Giustizia

Ancora un 18 aprile

Ancora un 18 aprile

Il prossimo 18 aprile (ed il 18 aprile è una data significativa e ricorrente, nella storia italiana) un certo numero di magistrati si riuniranno per manifestare il loro dissenso. Il dissenso da che?

Non è del tutto chiaro, dato che sembrerebbe essere indirizzato contro una delle ipotesi di lavoro della Commissione Bicamerale, incaricata delle riforme istituzionali. Nella sostanza, comunque, essi manifestano il loro dissenso nei confronti dell’idea che la carriera dei magistrati dell’accusa, i pubblici ministeri, sia separata dalla carriera dei giudici, ovvero di coloro che sono incaricati di emettere sentenze.

La separazione delle carriere è un dato ricorrente, dominante e qualificante in tutto il mondo civile. I magistrati italiani la considerano un pericolo (essi dicono, con disprezzo, che non vogliono trasformarsi in super polizziotti; il loro disprezzo aumenta o diminusce se si ricorda loro che questo era esattamente l’auspicio di Giovanni Falcone, che era favorevolissimo alla divisione delle carriere?). Ma non è questo il punto sul quale è necessario riflettere. Il punto è un altro, ancora più delicato e determinante : possono, i magistrati, esprimere pubblicamente ed unitariamente il loro dissenso su una proposta parlamentare?
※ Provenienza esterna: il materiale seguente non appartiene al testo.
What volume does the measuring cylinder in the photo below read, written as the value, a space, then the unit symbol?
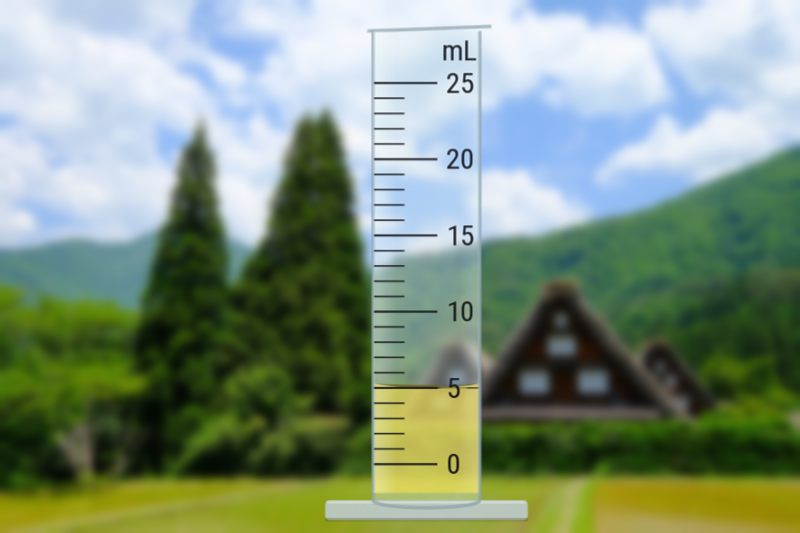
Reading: 5 mL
Credo proprio di no, e credo che la manifestazione del 18 aprile sia molto, ma molto pericolosa.

Già sento ripetere le solite banalità : i magistrati sono cittadini come gli altri e, quindi, al di fuori delle loro attività istituzionali, possono ben dire quel che pensano. Sarebbe ingiusto volere mettere loro il bavaglio. Bene, e chi dice il contrario?

Semmai vorrei obiettare che non sono proprio cittadini uguali agli altri, sono, semmai, orwellianamente, i più uguali. Difatti essi esprimono giudizi ed opinioni sulle più svariate materie, trovando un sistema dell’informazione pronto e prono a raccoglierne ogni sospiro. Questo avviene, credo, non perché le loro opinioni (rispettabilissime) siano particolarmente più acute ed intriganti di quelle espresse da altri cittadini, ma perché loro, i magistrati, sono persone famose e conosciute (con e senza cavallo). E la fama se la sono conquistata esercitando le loro funzioni istituzionali (bene o male, qui non importa). Quindi, non v’è chi non veda che il legame fra attività istituzionale e attività di pensatori, prosatori ed opinionisti è strettino.
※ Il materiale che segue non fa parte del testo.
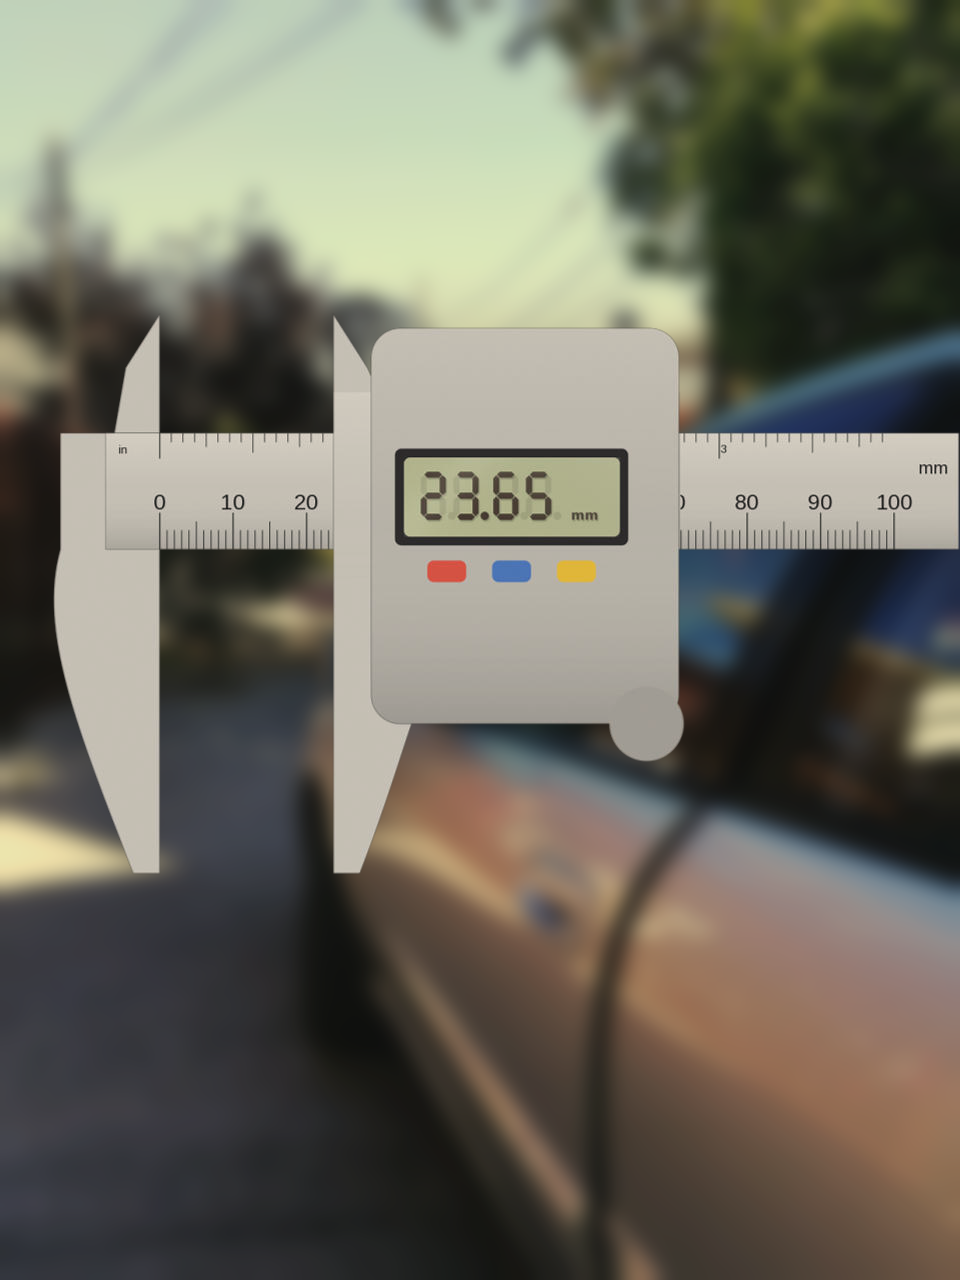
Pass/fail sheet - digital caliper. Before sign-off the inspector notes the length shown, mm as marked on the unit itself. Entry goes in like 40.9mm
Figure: 23.65mm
Ma, ancora una volta, non è questo il punto. Sono famosi, sono ossequiati e riverti, sono pluri intervistati, girano per convegni, e che buon pro gli faccia. Speriamo che non sia questa iperattività pubblica una delle cause dell’esasperante lentezza della giustizia italiana. Speriamo che non ci vogliano far credere che lavorano anche la notte, come quel Tizio che, a piazza Venezia, non spegneva mai la luce.

Che parlino, dunque, come singoli cittadini, resi famosi dal mestiere. Ma non è questo che faranno, il prossimo 18 aprile. Il prossimo 18 aprile parleranno come categoria, come insieme di persone che la rozza ignoranza dei media denomina “giudici”. E parleranno, in quell’occasione, per disapprovare una proposta all’attenzione del Parlamento. Ecco, questo non è consentito.

Quello che essi faranno somiglia, semmai, ad un comportamento previsto dall’articolo 49 della Costituzione : “Tutti i cittadini hanno diritto di associarsi liberamente in partiti per concorrere con metodo democratico a determinare la politica nazionale”. Somiglia, ma non è.

Somiglia, perché essi si stanno comportando come un partito politico. Non è, perché i partiti politici non possono chiudersi in rappresentanze di categoria. Il 18 aprile, per esempio, se vado e chiedo di parlare, mi fanno parlare? No, perché non sono un magistrato.

Allora sarà bene che qualcuno comunichi, in via ufficiale, agli illustri convenuti, che la Camera dei Fasci e delle Corporazioni è stata chiusa, da tempo. E che per quanto loro si affatichino, non riaprirà i battenti.